— Bloco de texto —
---------------
Sobre a participação da mulher em especial sobre Alzira Soriano,
a bióloga e líder feminista Bertha Lutz, declarou no Jornal A República de 2 de dezembro de 1928: ... O acontecimento mais notável foi a eleição da Sra. Alzira Teixeira Soriano, para prefeita de Lajes. É uma mulher inteligente, enérgica, com larga capacidade administrativa e prática, jovem independente e digna. Considera a eleição de elemento como este uma abundante recompensa de todo o trabalho despendido por mim, em dez longos anos em prol da causa feminina, pois constituem uma garantia sólida da continuidade da campanha sociológica que tive a honra de iniciar.
No mesmo depoimento Bertha Lutz faz alusão à primeira
organização eleitoral feminina, a “Associação de eleitoras Norte-rio- grandenses” criada com o objetivo de “propiciar a educação cívica do eleitorado feminino, o preparo da mulher para a participação na vida pública e a colaboração prática e administrativa nas medias de alcance social”: Uma das recordações mais satisfatórias da minha visita ao Rio Grande do Norte foi a fundação da Associação de eleitoras Norte-rio-grandenses (...). É presidida a Associação pela Sra. Francisca Dantas, elemento de grande destaque social, sendo secretárias as Sras. Celina Viana, uma das primeiras eleitoras potiguares; Stelita Paiva, senhora inteligente e ponderada e Antonia Fontoura, o elemento mais entusiasta de que o movimento feminino norte-rio-grandense pode orgulhar-se. São tesoureiras Belém Câmara e Maria Dulce Lamartine. A presidente de honra é a Exma. Sra. Silvina Bezerra de Faria e as vice-Presidentes elementos de defesas social e intelectual.
---------------
— Listas de posições das articulações —
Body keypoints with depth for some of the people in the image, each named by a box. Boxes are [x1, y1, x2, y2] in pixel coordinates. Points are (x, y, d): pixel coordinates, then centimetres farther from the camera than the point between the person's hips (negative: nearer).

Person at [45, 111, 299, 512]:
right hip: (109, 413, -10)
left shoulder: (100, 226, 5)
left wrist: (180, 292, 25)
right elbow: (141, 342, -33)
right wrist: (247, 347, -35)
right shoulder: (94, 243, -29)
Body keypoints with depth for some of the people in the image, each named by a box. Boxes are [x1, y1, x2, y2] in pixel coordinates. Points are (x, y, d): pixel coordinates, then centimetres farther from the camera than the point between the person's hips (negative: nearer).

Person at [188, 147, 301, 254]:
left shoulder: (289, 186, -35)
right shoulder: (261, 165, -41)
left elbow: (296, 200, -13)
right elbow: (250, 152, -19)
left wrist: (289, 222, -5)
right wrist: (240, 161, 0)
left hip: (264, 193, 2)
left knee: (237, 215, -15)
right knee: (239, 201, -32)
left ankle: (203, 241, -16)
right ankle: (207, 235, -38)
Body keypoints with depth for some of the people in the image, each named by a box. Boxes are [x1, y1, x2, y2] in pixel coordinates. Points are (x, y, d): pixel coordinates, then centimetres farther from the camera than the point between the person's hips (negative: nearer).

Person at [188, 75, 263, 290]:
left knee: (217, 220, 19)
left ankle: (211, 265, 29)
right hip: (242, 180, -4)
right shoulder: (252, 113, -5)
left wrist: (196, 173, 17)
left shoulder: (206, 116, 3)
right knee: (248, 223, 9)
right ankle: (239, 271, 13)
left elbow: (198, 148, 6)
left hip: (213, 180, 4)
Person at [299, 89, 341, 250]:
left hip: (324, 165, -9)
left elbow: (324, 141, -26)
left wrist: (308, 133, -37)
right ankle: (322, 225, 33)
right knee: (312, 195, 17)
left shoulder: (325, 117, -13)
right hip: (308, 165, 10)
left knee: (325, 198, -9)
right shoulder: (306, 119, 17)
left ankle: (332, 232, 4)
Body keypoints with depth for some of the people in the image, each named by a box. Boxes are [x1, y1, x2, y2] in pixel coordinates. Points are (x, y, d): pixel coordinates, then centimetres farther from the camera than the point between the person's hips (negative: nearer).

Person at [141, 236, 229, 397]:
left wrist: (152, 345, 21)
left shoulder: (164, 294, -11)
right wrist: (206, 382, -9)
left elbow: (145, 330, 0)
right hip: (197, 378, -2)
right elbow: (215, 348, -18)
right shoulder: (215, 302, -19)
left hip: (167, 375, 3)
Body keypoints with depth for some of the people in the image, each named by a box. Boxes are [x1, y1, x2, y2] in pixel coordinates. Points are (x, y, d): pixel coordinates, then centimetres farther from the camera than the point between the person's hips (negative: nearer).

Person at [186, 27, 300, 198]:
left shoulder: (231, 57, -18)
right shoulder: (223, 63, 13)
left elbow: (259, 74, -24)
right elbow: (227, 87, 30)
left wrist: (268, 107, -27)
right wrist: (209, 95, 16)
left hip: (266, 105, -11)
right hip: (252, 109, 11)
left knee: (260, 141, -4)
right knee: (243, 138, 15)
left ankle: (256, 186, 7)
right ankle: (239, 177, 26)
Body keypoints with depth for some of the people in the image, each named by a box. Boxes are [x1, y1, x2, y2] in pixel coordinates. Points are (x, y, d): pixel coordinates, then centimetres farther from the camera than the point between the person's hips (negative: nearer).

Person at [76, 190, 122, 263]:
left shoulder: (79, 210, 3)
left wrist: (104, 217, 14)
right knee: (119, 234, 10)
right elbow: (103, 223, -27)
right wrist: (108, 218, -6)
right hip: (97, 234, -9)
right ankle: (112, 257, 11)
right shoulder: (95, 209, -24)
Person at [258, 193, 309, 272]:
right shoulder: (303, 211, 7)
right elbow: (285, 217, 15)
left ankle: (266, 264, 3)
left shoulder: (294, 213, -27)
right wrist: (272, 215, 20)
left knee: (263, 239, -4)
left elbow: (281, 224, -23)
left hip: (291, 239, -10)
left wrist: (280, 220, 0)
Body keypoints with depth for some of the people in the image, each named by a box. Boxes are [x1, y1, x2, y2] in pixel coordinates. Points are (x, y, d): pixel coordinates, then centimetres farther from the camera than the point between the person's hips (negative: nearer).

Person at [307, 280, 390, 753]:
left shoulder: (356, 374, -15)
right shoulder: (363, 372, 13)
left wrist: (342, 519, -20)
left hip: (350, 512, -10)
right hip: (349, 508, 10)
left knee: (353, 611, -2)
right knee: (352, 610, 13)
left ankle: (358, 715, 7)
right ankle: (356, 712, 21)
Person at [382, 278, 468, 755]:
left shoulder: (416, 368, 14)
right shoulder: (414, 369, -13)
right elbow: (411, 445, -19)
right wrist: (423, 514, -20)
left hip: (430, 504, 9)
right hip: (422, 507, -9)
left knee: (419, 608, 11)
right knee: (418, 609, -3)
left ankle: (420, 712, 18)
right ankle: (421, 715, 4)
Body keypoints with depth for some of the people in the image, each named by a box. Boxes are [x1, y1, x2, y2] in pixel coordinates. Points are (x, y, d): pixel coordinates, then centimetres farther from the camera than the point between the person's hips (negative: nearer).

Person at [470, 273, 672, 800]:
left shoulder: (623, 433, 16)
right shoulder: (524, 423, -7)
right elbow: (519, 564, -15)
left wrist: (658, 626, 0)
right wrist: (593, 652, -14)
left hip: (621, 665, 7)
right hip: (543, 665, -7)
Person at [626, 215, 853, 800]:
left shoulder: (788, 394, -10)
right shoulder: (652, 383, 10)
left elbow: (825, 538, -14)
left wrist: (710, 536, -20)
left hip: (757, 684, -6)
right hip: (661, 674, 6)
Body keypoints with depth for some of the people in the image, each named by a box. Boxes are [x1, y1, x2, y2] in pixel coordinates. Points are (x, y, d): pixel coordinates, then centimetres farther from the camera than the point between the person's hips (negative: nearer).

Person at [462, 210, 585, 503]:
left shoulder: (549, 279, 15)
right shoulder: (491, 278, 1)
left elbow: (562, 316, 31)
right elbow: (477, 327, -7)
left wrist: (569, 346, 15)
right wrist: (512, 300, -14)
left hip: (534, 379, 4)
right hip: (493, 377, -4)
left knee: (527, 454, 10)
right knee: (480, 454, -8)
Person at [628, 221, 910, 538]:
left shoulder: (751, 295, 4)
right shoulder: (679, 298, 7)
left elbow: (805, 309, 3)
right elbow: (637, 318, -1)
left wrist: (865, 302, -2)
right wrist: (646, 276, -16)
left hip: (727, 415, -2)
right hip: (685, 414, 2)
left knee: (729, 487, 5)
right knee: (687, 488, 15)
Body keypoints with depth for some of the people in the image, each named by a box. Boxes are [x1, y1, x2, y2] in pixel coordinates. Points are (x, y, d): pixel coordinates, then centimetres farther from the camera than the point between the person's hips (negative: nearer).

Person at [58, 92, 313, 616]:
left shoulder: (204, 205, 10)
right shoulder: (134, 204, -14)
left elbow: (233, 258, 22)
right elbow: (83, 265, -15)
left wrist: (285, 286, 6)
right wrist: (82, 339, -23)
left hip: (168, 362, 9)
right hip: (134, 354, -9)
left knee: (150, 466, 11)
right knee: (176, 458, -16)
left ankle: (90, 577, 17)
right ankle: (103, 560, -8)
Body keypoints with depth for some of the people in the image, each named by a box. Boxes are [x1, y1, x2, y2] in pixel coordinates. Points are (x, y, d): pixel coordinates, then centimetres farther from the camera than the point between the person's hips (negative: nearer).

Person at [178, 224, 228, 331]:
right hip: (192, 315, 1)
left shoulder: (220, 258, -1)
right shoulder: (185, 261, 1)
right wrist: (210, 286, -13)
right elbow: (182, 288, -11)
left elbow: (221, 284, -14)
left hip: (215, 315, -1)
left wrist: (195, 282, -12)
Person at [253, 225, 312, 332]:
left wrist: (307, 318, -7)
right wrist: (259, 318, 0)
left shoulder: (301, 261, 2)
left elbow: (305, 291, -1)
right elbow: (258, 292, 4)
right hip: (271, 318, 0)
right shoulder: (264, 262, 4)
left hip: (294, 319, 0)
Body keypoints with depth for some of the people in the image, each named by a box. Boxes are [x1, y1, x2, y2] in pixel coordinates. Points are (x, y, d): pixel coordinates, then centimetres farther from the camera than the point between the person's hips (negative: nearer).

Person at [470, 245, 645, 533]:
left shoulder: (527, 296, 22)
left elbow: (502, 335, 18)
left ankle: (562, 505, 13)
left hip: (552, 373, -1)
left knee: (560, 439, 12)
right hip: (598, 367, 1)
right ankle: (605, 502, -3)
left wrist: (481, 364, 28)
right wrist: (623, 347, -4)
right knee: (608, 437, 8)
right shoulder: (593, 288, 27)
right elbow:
---------------
— Lista de tarefas —
**a.** Como você resumiria em duas frases o texto sobre o depoimento de Bertha Lutz acerca de Alzira Soriano?
**b.** Escreva a continuação do texto sobre o depoimento de Bertha Lutz, começando logo após a última frase apresentada.
A listagem não tem nenhum papel nesta atividade.

— Respostas dadas —
**a.** No Jornal A República de 2 de dezembro de 1928, Bertha Lutz destacou a eleição de Alzira Teixeira Soriano para prefeita de Lajes como recompensa por dez anos de trabalho pela causa feminina e garantia de continuidade da campanha. No mesmo depoimento, ela mencionou a fundação da Associação de Eleitoras Norte-rio-grandenses, presidida por Francisca Dantas e criada para a educação cívica do eleitorado feminino e o preparo da mulher para a vida pública.

**b.**
Com a revolução de 30 e a conseqüente deposição de todos os
governantes. Alzira Soriano destacou-se ao recusar, do governo que se instalava, a oferta para se transformar em “Interventor Municipal”. Tornou-se, portanto, “a primeira mulher a ser defenestrada do Poder, com a perda do mandato ganho nas urnas...” (DN, 28.04.1996).
Anos mais tarde, em 1945, Alzira Soriano volta à vida pública,
candidatando-se à vereadora, tendo sido reeleita mais duas vezes consecutiva. Liderando a bancada da UDN, chegou à presidência da Câmara por mais de uma vez. A sua coerência passava também por gestos destemidos: conta-se que após a sua deposição, ao escutar de adversários insinuações depreciativas sobre o uso da força e do açoite, na sua gestão e, conseqüentemente na do governador Lamartine – “o tempo da virola acabou!...” Alzira Soriano esbofeteia o oponente e responde que “braço de mulher não tinha se acabado não”. E completaríamos que o seu exemplo também não. Alzira Teixeira Soriano motivou e encorajou mulheres, foi tema de estudo em Escolas de outros países – sua filha Ivonilde conta que ela se correspondia atém com estudantes franceses que ficaram impressionados com a sua experiência – quebrou preconceitos e, acima de qualquer diferença de gênero, deixou o exemplo de capacidade administrativa e probidade na conduta política.